In the early stages, these customisations were done in the primary product offering itself, thus making the stack overly complex. This also led to another realisation that each of these custom framework engines must be an app, and the team needed to move to a service-oriented architecture. 

Some of these customisations also brought in relevant and newer databases, like Druid DB rather than querying from their time series database to serve real time update needs. 

Building on multiple systems 

“As we moved to service-oriented architecture, it also became amply clear that managing such large number of dockerised services will be tricky with the lean team we have. We therefore took an early call to move all the dockerised services into a Kubernetes cluster. While it was tough early on as no one in the team was an expert in Kubernetes, as we stabilised the infrastructure, we felt it was the right design choice considering how it now automatically take care of optimally using the resources as well as ensuring the uptime of the services,” explains Amarjeet. 

As for databases, the team realised early on that bringing in the right databases for the appropriate functionality of the stack is important than to keep going with one standard database. “Across our stack, the team uses different types of databases from SQL to NoSQL to Time seriesDB and RealtimeDB to serve different requirements across the stack,” says Amarjeet. 

He adds that API first has been another key thought process – allowing the team with easy integrations with third party systems (for both ingress and outgress) and supporting small custom requirements as standalone services.

“Wireless first on the hardware has been a key to ensure that the systems we develop are very easy to install, especially in a brownfield or retrofit environment. We brought in WiFi very early in our stack, and it has now been more than three years since we moved away from WiFi to OpenThread – a low power wireless mesh (allowing us to have sensors that run on batteries) open sourced by Google,” says Amarjeet. 

Future plans 

From ensuring customisations for large enterprise customers, Zenatix is now gearing towards serving the long tail of small customers through an ecosystem of partners. 

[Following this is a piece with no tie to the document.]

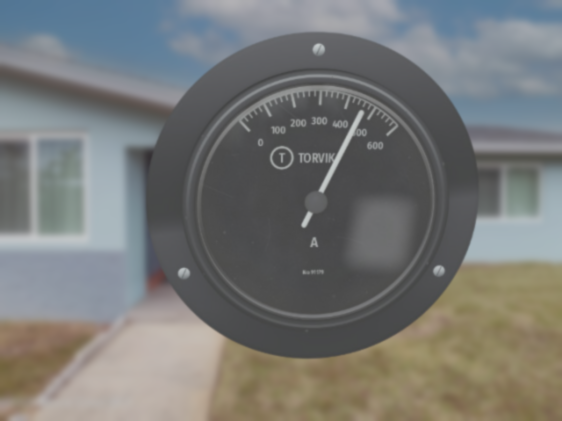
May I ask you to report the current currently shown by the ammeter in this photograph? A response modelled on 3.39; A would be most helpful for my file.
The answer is 460; A
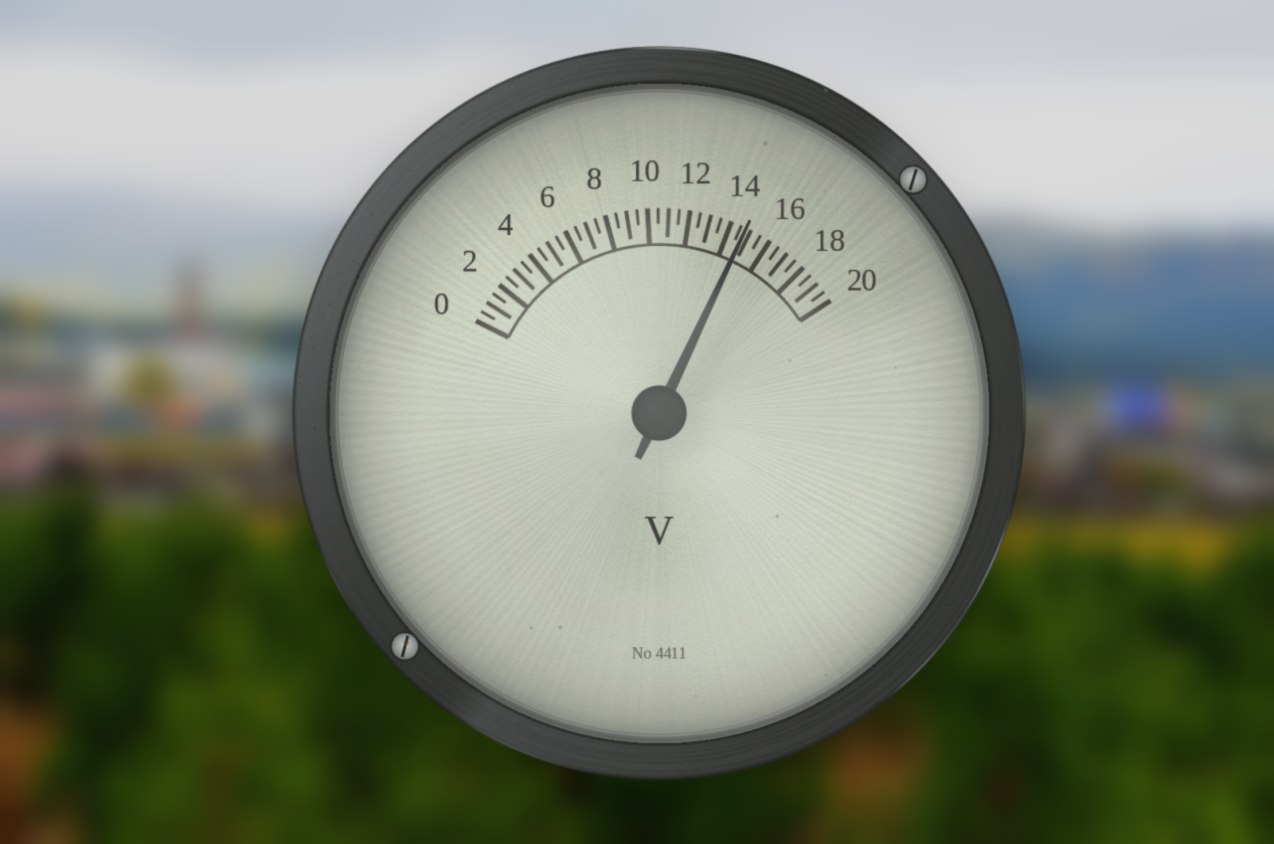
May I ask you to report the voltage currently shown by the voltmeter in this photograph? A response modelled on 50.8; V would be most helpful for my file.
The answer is 14.75; V
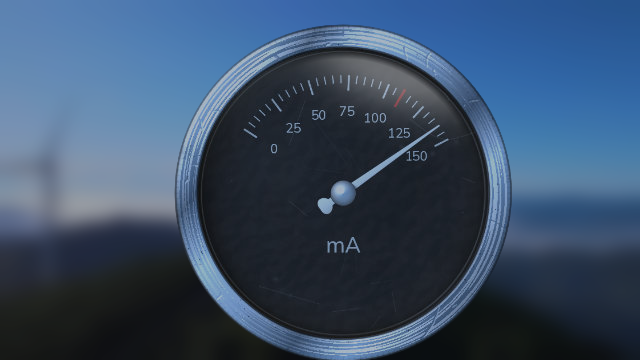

This involves a mindset change of supporting pre-defined templates wherever possible and not getting into complex no-code customisations. “We are currently looking at different parts of our stack with how they can be templated for this very large partner ecosystem,” says Amarjeet. 

“Furthermore, after proving scale and reliability in the Indian markets, we recently launched our solution in the Middle East markets. We also intend to grow into Europe and US markets by the end of this year – largely driven by the partner ecosystem. This further involves doubling down on template philosophy and developing some features that these geographies will require (and that were not so relevant in the Indian context),” says Amarjeet. 

“Broadly, we intend to keep moving forward on the “hardware agnostic software” philosophy and reach a point where the global partner ecosystem can bring in their own hardware (certified and locally available in their geography). Their software can then run on that diverse hardware ecosystem to put everything together in a seamless plug and play manner,” concludes Amarjeet.